Examples of specific questions (aside from ones to rule out red flags) that I’ll ask are
- Any recent life changes in your family, work, hobbies, or financial life? You don’t have to tell me the specifics if you don’t want to.
- Have you had any X-rays or MRIs recently?
- Have you gotten any advice from your doctors, friends/family members, or the internet on what is going on and how to address it?
- What do you think is going on?
- How have you been doing in managing this?
- Any stress, anxiety or depression?
- Any issues with sleep before or after this started?
- How has this impacted your life?
- Where do you see yourself in 6 months?
- What would you like to do that you aren’t already doing?
- Have you had to stop or modify any activities?
- What do you think would happen to you if you did <insert activity here>?
Some may disagree with me, but aside from workers comp cases, I don’t ask a lot of questions specifically about pain except for
- Whether it’s constant or intermittent
- Aggravating/relieving factors
I find the 0-10 pain scale highly subjective plus I don’t like the idea of feeding into a patient who may be ultra pain focused & causing them to ruminate about it even more.
Two papers I recommend for people wanting to learn more about a good biopsychosocial subjective history are the papers “Listening Is Therapy” and Peter O’Sullivan’s recent “Cognitive Functional Therapy” paper.

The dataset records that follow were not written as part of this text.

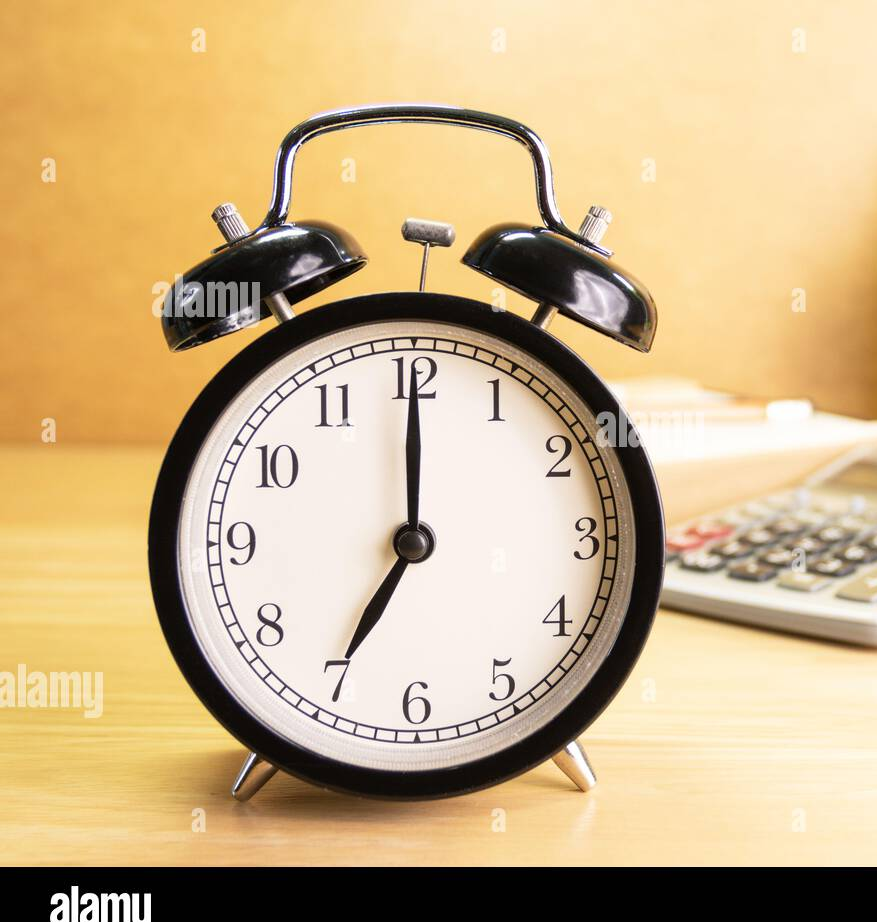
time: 7:00
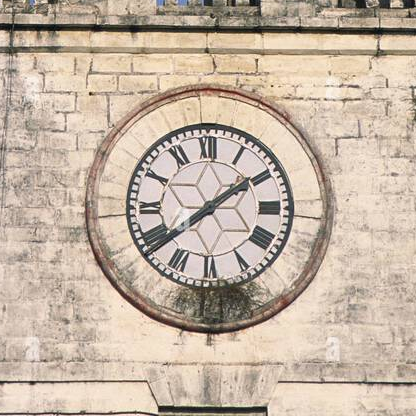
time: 1:38
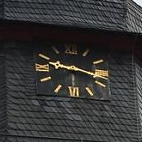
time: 9:17
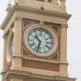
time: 10:32
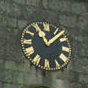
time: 11:07
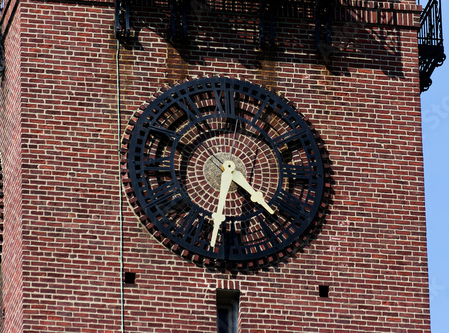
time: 4:31
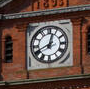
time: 12:41
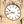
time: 9:42
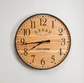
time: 7:43
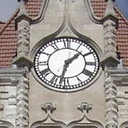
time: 1:32
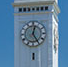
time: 12:24
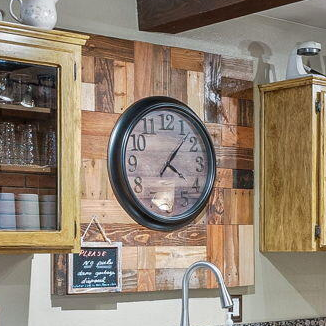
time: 4:07
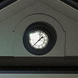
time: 1:37
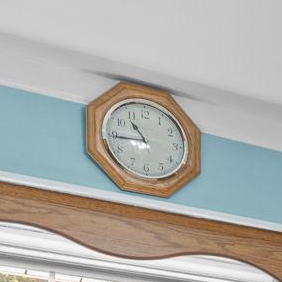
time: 10:44
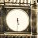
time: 5:30
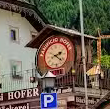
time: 2:21
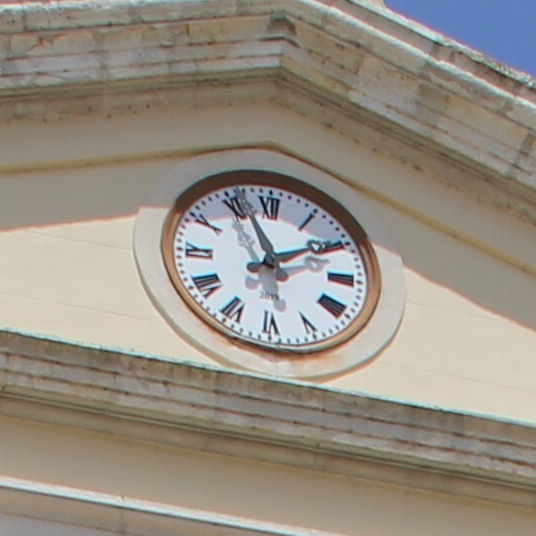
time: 1:56
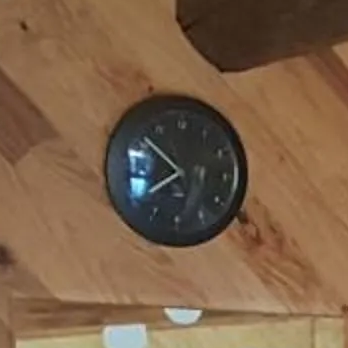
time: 7:51
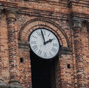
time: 1:58
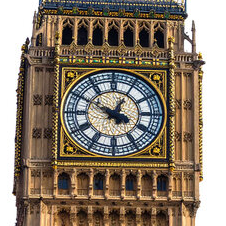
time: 12:49
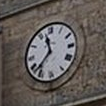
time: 11:37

My objective assessment is basically a hybrid of the McKenzie (MDT) assessment as well as the assessment Stu McGill describes in his books Low Back Disorders, Back Mechanic and Gift Of Injury. These assessments guide my exercise, movement & postural recommendations towards what is more tolerable and (temporarily) away from what’s not tolerated in the early going. For the sake of not giving away their work (and keeping this article from getting ridiculously long) I recommend you buy and read those books.
In addition to these I also do a simple neurological assessment (ie dermatomes, myotomes, reflexes & cord signs). As I’ve written about before motion palpation & positional palpation are unreliable so I just quite frankly don’t bother with them.
I also, in a SFMA-ish style, will look at gross function of the surrounding joints (ie hips, shoulders, ankles) to see if a deficit in one of those areas may be causing a client to have to “overdo” painful movements due to a lack of mobility, strength, or motor control at a distal joint. An example of this could be someone who has pain with lumbar flexion but has to flex the lumbar spine everytime they bend over due to a lack of hip mobility.
This isn’t so much of a subgrouping approach but it enables me to pick and choose what is important to the individual’s treatment plan. I’ve had patients with no psychosocial factors and patients with a ton of psychosocial factors involved.
I hope this helps give you an idea of how I assess people with LBP. In Part 2 of this series I get down to the treatment side of things. As always - thanks for reading.